* **RECORDED INFORMATION**
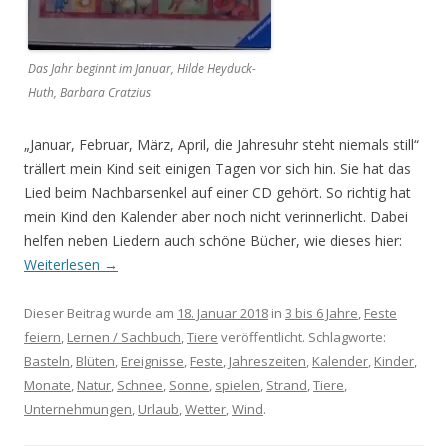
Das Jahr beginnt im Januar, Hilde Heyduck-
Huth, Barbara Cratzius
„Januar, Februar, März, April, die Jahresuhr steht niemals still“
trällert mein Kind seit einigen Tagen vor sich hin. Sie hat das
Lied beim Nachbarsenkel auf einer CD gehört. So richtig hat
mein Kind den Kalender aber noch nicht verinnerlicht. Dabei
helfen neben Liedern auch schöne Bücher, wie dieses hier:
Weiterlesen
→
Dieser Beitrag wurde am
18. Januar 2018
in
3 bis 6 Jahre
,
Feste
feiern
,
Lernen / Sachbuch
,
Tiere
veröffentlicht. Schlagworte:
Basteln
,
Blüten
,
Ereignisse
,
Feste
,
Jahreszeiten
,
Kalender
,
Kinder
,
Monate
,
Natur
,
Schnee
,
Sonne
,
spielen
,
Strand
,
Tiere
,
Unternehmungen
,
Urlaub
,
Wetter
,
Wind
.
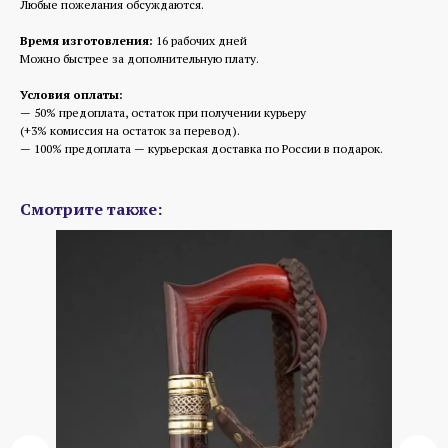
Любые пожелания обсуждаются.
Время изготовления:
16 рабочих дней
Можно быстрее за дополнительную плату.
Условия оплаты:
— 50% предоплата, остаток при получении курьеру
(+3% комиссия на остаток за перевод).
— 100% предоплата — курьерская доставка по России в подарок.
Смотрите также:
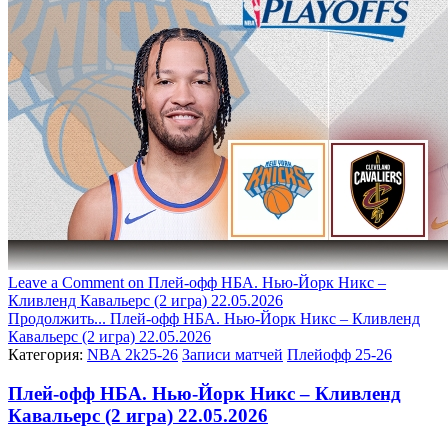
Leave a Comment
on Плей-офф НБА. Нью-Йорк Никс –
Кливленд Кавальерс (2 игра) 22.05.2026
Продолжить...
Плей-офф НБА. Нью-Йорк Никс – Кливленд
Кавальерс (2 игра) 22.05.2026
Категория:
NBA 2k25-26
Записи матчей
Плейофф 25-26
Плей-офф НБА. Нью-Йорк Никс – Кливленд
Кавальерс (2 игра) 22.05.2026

* **WHAT YOU NEED TO DO**
Set down, without any alteration, every line of text read from the records above, in the order given. Leave the pictures out of the answer.

* **FINISHED TASK**
Das Jahr beginnt im Januar, Hilde Heyduck-
Huth, Barbara Cratzius
„Januar, Februar, März, April, die Jahresuhr steht niemals still“
trällert mein Kind seit einigen Tagen vor sich hin. Sie hat das
Lied beim Nachbarsenkel auf einer CD gehört. So richtig hat
mein Kind den Kalender aber noch nicht verinnerlicht. Dabei
helfen neben Liedern auch schöne Bücher, wie dieses hier:
Weiterlesen
→
Dieser Beitrag wurde am
18. Januar 2018
in
3 bis 6 Jahre
,
Feste
feiern
,
Lernen / Sachbuch
,
Tiere
veröffentlicht. Schlagworte:
Basteln
,
Blüten
,
Ereignisse
,
Feste
,
Jahreszeiten
,
Kalender
,
Kinder
,
Monate
,
Natur
,
Schnee
,
Sonne
,
spielen
,
Strand
,
Tiere
,
Unternehmungen
,
Urlaub
,
Wetter
,
Wind
.
Любые пожелания обсуждаются.
Время изготовления:
16 рабочих дней
Можно быстрее за дополнительную плату.
Условия оплаты:
— 50% предоплата, остаток при получении курьеру
(+3% комиссия на остаток за перевод).
— 100% предоплата — курьерская доставка по России в подарок.
Смотрите также:
Leave a Comment
on Плей-офф НБА. Нью-Йорк Никс –
Кливленд Кавальерс (2 игра) 22.05.2026
Продолжить...
Плей-офф НБА. Нью-Йорк Никс – Кливленд
Кавальерс (2 игра) 22.05.2026
Категория:
NBA 2k25-26
Записи матчей
Плейофф 25-26
Плей-офф НБА. Нью-Йорк Никс – Кливленд
Кавальерс (2 игра) 22.05.2026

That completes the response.